To do
What you give back must match the records below exactly, apart from the pictures, which are omitted.
----- Records for the task -----
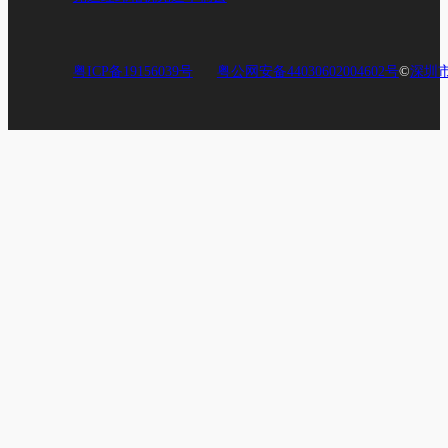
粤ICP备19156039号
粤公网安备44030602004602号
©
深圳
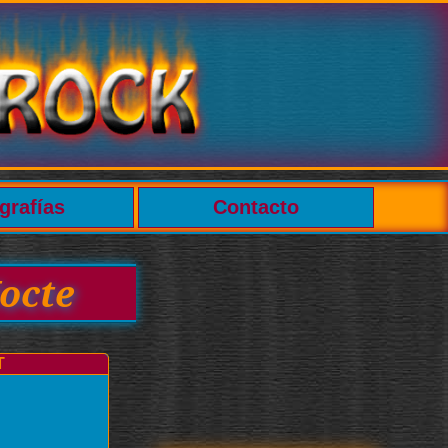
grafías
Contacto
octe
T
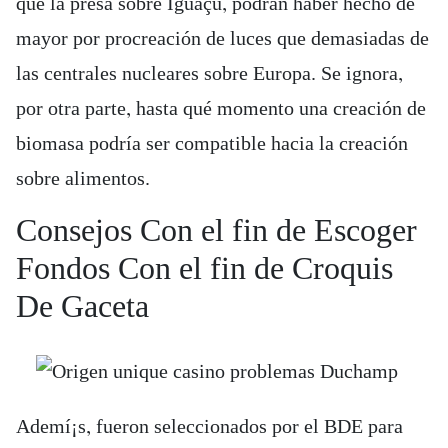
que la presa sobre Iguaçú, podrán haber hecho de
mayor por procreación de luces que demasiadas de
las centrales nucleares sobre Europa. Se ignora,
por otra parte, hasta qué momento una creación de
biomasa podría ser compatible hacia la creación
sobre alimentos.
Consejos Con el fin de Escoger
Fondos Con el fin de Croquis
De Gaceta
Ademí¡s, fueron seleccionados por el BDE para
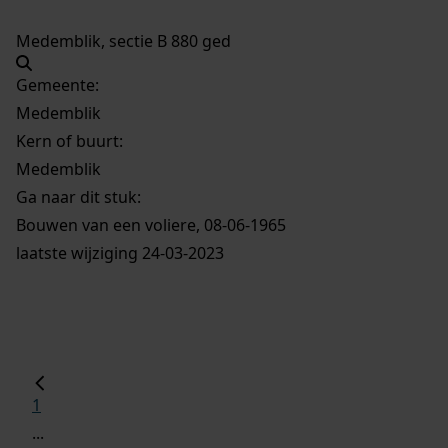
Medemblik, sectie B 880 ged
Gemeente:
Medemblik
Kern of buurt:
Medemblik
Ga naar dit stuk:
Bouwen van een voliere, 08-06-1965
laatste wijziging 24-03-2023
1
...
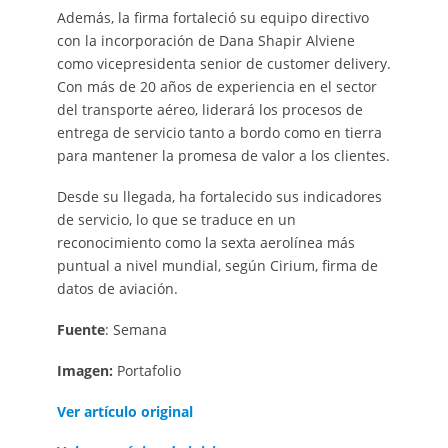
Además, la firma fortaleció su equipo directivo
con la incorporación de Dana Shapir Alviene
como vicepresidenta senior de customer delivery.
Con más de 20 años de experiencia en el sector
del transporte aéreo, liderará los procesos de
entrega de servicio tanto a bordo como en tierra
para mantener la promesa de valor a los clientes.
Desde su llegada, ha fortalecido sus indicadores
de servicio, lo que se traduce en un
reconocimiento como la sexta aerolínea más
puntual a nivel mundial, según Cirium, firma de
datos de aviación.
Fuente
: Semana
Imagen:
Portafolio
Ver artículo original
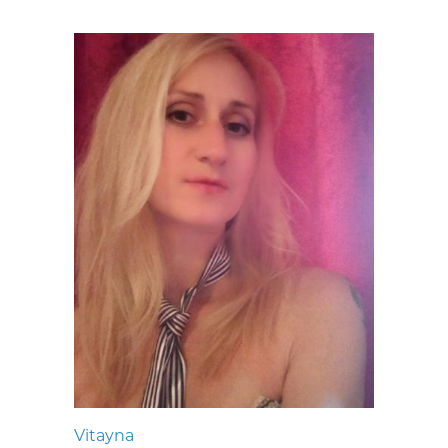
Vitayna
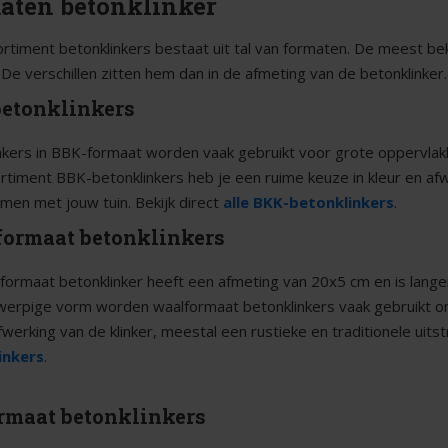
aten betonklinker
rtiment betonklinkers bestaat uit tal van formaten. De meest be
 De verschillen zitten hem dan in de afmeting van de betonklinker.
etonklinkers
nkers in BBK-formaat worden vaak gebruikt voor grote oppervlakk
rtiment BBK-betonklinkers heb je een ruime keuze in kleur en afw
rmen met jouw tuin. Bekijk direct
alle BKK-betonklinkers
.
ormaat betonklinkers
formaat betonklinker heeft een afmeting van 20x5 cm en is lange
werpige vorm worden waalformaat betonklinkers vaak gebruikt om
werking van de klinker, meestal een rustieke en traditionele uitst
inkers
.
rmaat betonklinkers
-----
Reply to the exercise
粤ICP备19156039号
粤公网安备44030602004602号
©
深圳
grafías
Contacto
octe
T
que la presa sobre Iguaçú, podrán haber hecho de
mayor por procreación de luces que demasiadas de
las centrales nucleares sobre Europa. Se ignora,
por otra parte, hasta qué momento una creación de
biomasa podría ser compatible hacia la creación
sobre alimentos.
Consejos Con el fin de Escoger
Fondos Con el fin de Croquis
De Gaceta
Ademí¡s, fueron seleccionados por el BDE para
Medemblik, sectie B 880 ged
Gemeente:
Medemblik
Kern of buurt:
Medemblik
Ga naar dit stuk:
Bouwen van een voliere, 08-06-1965
laatste wijziging 24-03-2023
1
...
Además, la firma fortaleció su equipo directivo
con la incorporación de Dana Shapir Alviene
como vicepresidenta senior de customer delivery.
Con más de 20 años de experiencia en el sector
del transporte aéreo, liderará los procesos de
entrega de servicio tanto a bordo como en tierra
para mantener la promesa de valor a los clientes.
Desde su llegada, ha fortalecido sus indicadores
de servicio, lo que se traduce en un
reconocimiento como la sexta aerolínea más
puntual a nivel mundial, según Cirium, firma de
datos de aviación.
Fuente
: Semana
Imagen:
Portafolio
Ver artículo original
Vitayna
aten betonklinker
rtiment betonklinkers bestaat uit tal van formaten. De meest be
 De verschillen zitten hem dan in de afmeting van de betonklinker.
etonklinkers
nkers in BBK-formaat worden vaak gebruikt voor grote oppervlakk
rtiment BBK-betonklinkers heb je een ruime keuze in kleur en afw
rmen met jouw tuin. Bekijk direct
alle BKK-betonklinkers
.
ormaat betonklinkers
formaat betonklinker heeft een afmeting van 20x5 cm en is lange
werpige vorm worden waalformaat betonklinkers vaak gebruikt om
werking van de klinker, meestal een rustieke en traditionele uitst
inkers
.
rmaat betonklinkers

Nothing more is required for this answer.